Florida lawsuit over marijuana and guns heated up: DOJ compares cannabis users to domestic abusers

The Ministry of Justice struck again. As part of the ongoing lawsuit in Florida over whether medical cannabis users should have a right to own guns, we got more comments recently when the Department of Justice claimed that MMJ users are inherently dangerous and therefore unfit to own firearms, Marijuana Moment reported.

“[The DOJ is] Now, Kyle Jaeger wrote, comparing cannabis consumers to household abusers with a “tendency” toward violence.

Lawyers representing the Florida Secretary of Agriculture Nikki FriedHe, who is behind the Second Amendment lawsuit against the Biden administration, filed a response note earlier this month after the Justice Department urged the federal court to dismiss the case. pretenders They were seeking a hearing in the US District Court for the Northern District of Florida.

In its initial request to dismiss the lawsuit, the Department of Justice cited offensive similarities to previous gun bans for groups such as Native Americans, Catholics, beggars, those who refuse to take an oath of allegiance to the government, and people who shoot firearms while intoxicated. “

Now, the Department of Justice has confirmed its position by placing nonviolent cannabis offenses in the same category as domestic abusers. The comparison was intended to justify the disarmament of persons accused of misdemeanour.

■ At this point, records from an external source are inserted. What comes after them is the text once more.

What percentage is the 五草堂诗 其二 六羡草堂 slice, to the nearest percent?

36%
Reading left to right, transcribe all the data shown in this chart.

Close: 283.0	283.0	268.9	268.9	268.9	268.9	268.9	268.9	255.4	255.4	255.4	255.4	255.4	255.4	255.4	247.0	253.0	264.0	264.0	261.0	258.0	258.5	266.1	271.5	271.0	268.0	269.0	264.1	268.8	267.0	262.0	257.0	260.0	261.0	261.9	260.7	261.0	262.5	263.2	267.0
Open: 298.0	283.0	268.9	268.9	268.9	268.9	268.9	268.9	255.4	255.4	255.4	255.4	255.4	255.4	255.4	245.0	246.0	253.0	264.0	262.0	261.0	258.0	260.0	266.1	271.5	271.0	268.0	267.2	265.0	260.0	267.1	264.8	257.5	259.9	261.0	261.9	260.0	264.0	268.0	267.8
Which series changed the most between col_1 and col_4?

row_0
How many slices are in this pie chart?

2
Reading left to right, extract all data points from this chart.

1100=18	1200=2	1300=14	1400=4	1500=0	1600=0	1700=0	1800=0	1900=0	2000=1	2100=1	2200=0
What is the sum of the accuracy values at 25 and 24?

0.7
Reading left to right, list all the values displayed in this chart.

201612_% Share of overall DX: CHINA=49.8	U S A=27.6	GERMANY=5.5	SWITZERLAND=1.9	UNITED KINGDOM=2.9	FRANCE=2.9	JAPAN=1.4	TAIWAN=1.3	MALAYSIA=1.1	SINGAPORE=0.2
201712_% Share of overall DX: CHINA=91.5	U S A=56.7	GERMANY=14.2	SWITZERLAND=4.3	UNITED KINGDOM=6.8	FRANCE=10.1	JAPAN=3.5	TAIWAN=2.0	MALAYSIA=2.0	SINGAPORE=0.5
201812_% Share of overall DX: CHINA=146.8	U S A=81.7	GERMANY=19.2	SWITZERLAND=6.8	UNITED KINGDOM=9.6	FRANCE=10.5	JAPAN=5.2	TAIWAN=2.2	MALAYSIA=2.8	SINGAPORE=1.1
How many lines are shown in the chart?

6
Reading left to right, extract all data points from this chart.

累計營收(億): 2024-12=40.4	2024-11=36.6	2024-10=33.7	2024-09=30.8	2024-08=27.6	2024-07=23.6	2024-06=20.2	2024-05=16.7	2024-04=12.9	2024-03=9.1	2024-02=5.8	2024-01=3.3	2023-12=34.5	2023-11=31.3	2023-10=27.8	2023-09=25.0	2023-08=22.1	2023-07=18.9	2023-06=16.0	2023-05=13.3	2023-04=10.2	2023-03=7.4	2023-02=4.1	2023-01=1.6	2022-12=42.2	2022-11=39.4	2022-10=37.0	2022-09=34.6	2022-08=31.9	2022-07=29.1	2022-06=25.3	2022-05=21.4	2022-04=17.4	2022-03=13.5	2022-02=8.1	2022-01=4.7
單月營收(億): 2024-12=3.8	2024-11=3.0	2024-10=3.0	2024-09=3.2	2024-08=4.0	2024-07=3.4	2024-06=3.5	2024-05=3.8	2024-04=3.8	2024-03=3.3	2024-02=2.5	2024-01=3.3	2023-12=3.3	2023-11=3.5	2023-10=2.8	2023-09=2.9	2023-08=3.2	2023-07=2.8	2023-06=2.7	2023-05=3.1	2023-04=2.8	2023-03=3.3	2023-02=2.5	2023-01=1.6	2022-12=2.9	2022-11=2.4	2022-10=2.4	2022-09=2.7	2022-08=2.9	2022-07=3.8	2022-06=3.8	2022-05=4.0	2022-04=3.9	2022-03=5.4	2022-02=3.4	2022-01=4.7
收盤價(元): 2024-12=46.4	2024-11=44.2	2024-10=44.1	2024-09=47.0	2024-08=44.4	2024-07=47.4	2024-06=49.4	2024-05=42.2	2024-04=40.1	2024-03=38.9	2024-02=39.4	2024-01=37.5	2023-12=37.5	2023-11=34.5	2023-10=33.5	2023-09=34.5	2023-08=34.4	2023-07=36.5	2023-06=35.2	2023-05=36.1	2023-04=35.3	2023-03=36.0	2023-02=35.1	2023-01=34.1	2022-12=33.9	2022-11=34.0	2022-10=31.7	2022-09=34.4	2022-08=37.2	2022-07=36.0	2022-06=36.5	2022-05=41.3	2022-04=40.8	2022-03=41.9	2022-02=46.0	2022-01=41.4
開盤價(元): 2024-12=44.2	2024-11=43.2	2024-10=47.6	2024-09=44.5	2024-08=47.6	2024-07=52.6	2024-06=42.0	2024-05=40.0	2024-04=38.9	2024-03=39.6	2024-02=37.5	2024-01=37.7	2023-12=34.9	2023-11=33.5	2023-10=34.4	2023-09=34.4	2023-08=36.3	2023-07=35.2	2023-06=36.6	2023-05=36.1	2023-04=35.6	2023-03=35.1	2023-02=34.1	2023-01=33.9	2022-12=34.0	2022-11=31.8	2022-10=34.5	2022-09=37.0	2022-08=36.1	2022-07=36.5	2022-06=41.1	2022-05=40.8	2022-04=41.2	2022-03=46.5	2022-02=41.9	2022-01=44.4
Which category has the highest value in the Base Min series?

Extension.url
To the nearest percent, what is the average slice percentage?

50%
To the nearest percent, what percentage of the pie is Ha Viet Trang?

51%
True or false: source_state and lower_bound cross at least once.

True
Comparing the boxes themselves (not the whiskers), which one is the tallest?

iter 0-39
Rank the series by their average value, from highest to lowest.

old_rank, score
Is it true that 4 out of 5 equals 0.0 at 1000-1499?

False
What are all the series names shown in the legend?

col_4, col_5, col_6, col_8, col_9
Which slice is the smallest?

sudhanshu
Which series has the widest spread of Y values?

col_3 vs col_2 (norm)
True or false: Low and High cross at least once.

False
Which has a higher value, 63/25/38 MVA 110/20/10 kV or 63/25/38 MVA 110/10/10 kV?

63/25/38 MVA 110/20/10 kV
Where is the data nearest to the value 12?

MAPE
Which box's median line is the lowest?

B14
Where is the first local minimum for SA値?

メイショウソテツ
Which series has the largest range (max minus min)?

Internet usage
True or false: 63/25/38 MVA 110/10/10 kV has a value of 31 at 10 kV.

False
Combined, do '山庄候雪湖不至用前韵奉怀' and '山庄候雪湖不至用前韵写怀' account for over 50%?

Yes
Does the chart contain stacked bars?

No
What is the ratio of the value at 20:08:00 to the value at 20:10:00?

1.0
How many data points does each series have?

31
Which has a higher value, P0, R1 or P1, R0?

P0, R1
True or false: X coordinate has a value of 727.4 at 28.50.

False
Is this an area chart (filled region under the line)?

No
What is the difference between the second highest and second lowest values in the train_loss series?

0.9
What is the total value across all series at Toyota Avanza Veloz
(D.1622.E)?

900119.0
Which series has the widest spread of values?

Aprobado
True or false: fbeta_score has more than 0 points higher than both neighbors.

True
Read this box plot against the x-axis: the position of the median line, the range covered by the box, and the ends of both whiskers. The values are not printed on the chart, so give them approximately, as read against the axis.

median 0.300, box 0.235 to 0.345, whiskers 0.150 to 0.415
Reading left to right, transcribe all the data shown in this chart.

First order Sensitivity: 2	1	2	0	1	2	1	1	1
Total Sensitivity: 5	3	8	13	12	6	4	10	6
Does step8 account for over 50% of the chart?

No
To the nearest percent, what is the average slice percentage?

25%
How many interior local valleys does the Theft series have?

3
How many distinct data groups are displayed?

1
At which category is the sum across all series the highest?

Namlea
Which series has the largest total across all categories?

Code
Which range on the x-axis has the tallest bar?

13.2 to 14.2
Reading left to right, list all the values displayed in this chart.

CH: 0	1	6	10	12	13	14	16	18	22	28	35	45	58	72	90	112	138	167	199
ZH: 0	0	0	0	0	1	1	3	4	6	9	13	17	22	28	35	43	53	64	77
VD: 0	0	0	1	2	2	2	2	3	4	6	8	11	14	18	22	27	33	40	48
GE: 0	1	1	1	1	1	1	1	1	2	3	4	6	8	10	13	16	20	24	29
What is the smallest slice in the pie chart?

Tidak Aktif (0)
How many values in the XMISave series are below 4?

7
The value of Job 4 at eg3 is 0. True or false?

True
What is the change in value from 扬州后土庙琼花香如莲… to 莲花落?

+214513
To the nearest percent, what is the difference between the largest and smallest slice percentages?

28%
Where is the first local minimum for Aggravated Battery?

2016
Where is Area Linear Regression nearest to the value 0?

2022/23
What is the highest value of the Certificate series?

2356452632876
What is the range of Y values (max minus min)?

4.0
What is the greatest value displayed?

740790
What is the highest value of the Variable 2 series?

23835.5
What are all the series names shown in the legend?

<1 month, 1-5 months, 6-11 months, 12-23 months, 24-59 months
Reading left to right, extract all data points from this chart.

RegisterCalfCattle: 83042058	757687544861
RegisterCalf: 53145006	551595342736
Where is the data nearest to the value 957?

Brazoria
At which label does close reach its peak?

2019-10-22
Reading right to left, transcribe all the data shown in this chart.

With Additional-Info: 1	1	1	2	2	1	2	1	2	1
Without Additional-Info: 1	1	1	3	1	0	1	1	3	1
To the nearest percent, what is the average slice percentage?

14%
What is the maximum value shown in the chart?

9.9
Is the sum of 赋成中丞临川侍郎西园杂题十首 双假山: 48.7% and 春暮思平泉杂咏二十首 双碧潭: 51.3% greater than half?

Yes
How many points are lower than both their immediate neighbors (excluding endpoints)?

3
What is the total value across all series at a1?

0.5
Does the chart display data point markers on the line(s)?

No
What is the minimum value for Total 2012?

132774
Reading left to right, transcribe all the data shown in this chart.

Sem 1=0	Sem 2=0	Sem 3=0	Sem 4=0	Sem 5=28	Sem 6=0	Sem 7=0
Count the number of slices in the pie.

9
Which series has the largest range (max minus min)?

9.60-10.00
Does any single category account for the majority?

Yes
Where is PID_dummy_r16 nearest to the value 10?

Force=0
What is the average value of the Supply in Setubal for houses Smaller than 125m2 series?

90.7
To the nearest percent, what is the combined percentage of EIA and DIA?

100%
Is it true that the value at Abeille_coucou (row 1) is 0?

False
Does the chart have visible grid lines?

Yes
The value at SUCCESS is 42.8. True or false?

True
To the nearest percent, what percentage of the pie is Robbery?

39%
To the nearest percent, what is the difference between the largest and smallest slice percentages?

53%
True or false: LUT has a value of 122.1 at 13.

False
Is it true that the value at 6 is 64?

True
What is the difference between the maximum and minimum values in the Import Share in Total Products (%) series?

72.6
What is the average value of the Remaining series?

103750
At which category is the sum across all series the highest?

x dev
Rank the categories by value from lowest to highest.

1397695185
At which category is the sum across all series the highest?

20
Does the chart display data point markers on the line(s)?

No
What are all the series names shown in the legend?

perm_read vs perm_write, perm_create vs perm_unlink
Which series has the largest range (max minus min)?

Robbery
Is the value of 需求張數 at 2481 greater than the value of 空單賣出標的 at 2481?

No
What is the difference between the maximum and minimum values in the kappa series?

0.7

“Marijuana users also engage in criminal activity that makes possession of firearms dangerous, albeit for various reasons (for example, a violent tendency to misdemeanour domestic violence, the harmful effects of marijuana for marijuana users),” says the new Department of Justice file.

On the plaintiffs’ argument that cannabis users can “safely use a firearm…when not using or under the influence of marijuana,” the Department of Justice responded that “a marijuana user who possesses a firearm has access to that firearm when using marijuana. Because marijuana dilutes judgment, there is a risk that she will fail to exercise proper judgment and use a firearm while impeding her.”

background

fried He filed a Second Amendment lawsuit against the Biden administration in April, announced at the Benzinga Cannabis Capital Conference in Miami on 4/20.

“No patient should be forced to choose between medicine and employment, having a roof over his head, or access to capital or his constitutional rights,” she said.

Since then, Fried has indicated on several occasions that The constitutional rights of legal medical marijuana patients in Florida are restricted Because of the current language in the federal form prevents them from purchasing a firearm.

“It’s not about guns per se,” Fried said in June. “It has to do with the fact that marijuana patients have been discriminated against for decades – they see that their rights are not fully granted to them, whether that is housing, access to banking or work. This is one of their other rights.”

In July, Fred filed a revised complaint in federal district court following the Supreme Court’s decision to dismiss several cases and send them to lower courts for reconsideration. Those cases included a ban on assault rifles in Maryland as well as large-capacity magazines for ammunition in New Jersey and California. The Supreme Court’s move came on the heels of a landmark ruling that an individual’s right to carry a gun in public for the purpose of self-defense is protected by the United States Constitution.